About this task> Copy, from the data below, each line that has the word "Base".
━━ Source information ━━
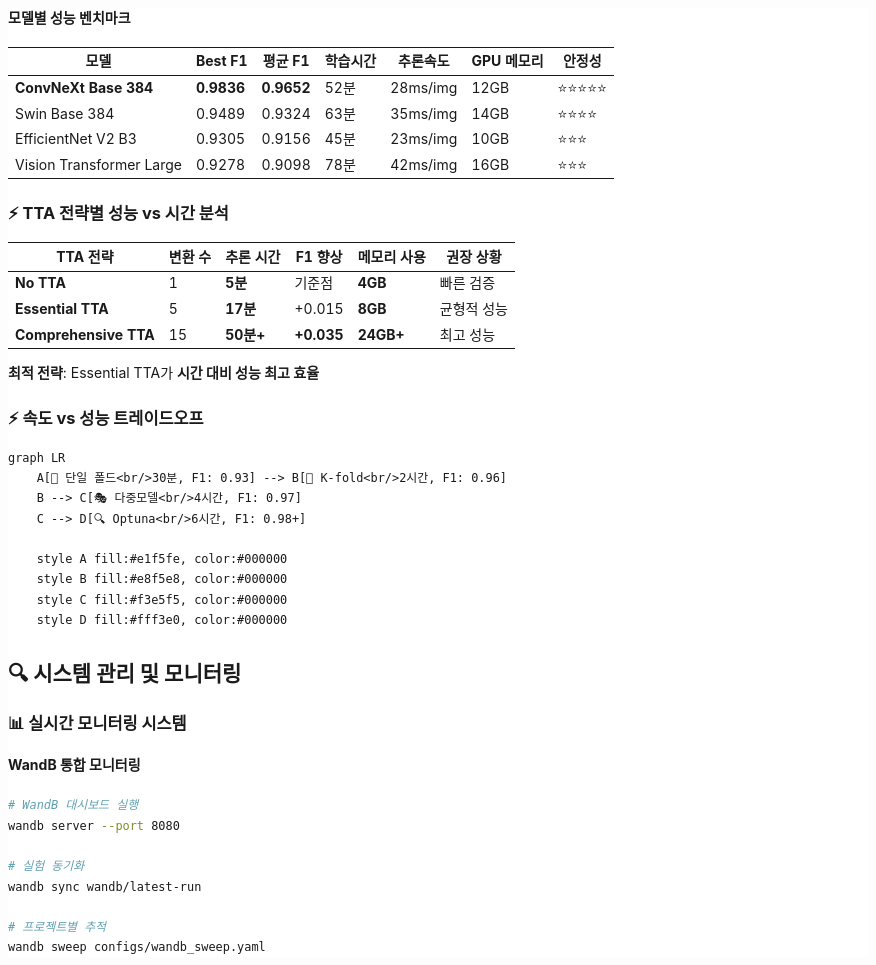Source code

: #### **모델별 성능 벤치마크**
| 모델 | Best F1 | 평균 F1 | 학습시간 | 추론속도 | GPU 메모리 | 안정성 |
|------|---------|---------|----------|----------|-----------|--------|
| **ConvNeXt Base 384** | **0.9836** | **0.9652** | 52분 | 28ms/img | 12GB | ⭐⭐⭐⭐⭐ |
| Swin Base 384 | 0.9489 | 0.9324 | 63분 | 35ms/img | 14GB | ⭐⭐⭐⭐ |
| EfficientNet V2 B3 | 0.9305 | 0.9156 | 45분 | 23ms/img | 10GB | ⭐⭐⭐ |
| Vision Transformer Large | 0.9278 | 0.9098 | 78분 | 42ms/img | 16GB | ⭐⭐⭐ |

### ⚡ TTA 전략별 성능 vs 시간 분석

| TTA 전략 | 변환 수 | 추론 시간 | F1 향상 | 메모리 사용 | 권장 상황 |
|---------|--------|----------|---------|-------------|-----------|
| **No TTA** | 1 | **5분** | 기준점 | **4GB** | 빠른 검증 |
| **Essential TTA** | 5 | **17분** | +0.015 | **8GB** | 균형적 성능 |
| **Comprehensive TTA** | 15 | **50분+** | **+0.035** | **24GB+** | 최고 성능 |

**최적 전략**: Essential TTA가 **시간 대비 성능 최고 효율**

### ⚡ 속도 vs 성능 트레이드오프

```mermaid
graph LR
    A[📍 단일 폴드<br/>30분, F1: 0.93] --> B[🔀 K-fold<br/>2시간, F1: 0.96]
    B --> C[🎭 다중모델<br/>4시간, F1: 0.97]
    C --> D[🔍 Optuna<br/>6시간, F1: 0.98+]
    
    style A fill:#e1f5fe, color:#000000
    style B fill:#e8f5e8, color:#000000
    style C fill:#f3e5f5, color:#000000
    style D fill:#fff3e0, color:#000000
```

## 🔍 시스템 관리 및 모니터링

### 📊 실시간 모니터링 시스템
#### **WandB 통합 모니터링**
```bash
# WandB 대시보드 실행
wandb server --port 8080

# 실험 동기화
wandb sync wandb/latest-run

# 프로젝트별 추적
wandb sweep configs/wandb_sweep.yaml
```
━━━
Reply to the exercise>
| **ConvNeXt Base 384** | **0.9836** | **0.9652** | 52분 | 28ms/img | 12GB | ⭐⭐⭐⭐⭐ |
| Swin Base 384 | 0.9489 | 0.9324 | 63분 | 35ms/img | 14GB | ⭐⭐⭐⭐ |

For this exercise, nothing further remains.